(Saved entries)
◆ ◆ ◆

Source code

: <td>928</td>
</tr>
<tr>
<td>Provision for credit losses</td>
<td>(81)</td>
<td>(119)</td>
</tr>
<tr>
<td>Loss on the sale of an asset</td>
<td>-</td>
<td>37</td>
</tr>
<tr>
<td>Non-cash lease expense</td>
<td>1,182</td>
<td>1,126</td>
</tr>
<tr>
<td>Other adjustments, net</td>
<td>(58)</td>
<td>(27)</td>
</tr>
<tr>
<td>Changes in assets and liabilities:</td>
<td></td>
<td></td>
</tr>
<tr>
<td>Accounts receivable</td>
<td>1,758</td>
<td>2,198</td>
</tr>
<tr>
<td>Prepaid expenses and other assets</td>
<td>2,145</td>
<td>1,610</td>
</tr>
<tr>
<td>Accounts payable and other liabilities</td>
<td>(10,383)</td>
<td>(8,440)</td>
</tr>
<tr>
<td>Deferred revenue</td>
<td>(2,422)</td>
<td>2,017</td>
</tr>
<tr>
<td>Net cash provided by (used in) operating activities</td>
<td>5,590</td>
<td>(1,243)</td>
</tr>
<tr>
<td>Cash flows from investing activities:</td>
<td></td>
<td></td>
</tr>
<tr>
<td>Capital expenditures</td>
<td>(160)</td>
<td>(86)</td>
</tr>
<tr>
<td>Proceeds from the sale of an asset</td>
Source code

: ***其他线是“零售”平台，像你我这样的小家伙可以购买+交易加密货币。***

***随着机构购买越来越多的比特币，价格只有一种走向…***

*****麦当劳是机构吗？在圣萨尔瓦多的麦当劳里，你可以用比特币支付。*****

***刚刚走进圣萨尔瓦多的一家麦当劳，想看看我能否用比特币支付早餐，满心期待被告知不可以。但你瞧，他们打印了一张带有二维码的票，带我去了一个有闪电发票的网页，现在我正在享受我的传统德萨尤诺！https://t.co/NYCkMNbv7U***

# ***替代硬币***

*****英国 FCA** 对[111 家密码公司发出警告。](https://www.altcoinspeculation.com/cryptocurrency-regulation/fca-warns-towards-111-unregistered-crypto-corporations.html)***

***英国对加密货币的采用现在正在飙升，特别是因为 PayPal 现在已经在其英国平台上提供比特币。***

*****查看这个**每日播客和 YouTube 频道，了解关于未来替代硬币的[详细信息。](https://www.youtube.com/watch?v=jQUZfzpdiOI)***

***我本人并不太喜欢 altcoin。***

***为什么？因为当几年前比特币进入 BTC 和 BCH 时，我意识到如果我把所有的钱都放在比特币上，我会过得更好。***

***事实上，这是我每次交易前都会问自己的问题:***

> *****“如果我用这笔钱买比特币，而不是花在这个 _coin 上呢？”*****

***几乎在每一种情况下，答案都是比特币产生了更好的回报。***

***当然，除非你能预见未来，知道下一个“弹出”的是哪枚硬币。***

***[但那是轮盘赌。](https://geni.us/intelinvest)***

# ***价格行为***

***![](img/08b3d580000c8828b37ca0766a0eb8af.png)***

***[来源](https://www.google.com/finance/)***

◆ ◆ ◆

## Prompt
Only lines with the word "https" are wanted. Find and copy them from the records above.

## Exercise answer
***刚刚走进圣萨尔瓦多的一家麦当劳，想看看我能否用比特币支付早餐，满心期待被告知不可以。但你瞧，他们打印了一张带有二维码的票，带我去了一个有闪电发票的网页，现在我正在享受我的传统德萨尤诺！https://t.co/NYCkMNbv7U***
*****英国 FCA** 对[111 家密码公司发出警告。](https://www.altcoinspeculation.com/cryptocurrency-regulation/fca-warns-towards-111-unregistered-crypto-corporations.html)***
*****查看这个**每日播客和 YouTube 频道，了解关于未来替代硬币的[详细信息。](https://www.youtube.com/watch?v=jQUZfzpdiOI)***
***[但那是轮盘赌。](https://geni.us/intelinvest)***
***[来源](https://www.google.com/finance/)***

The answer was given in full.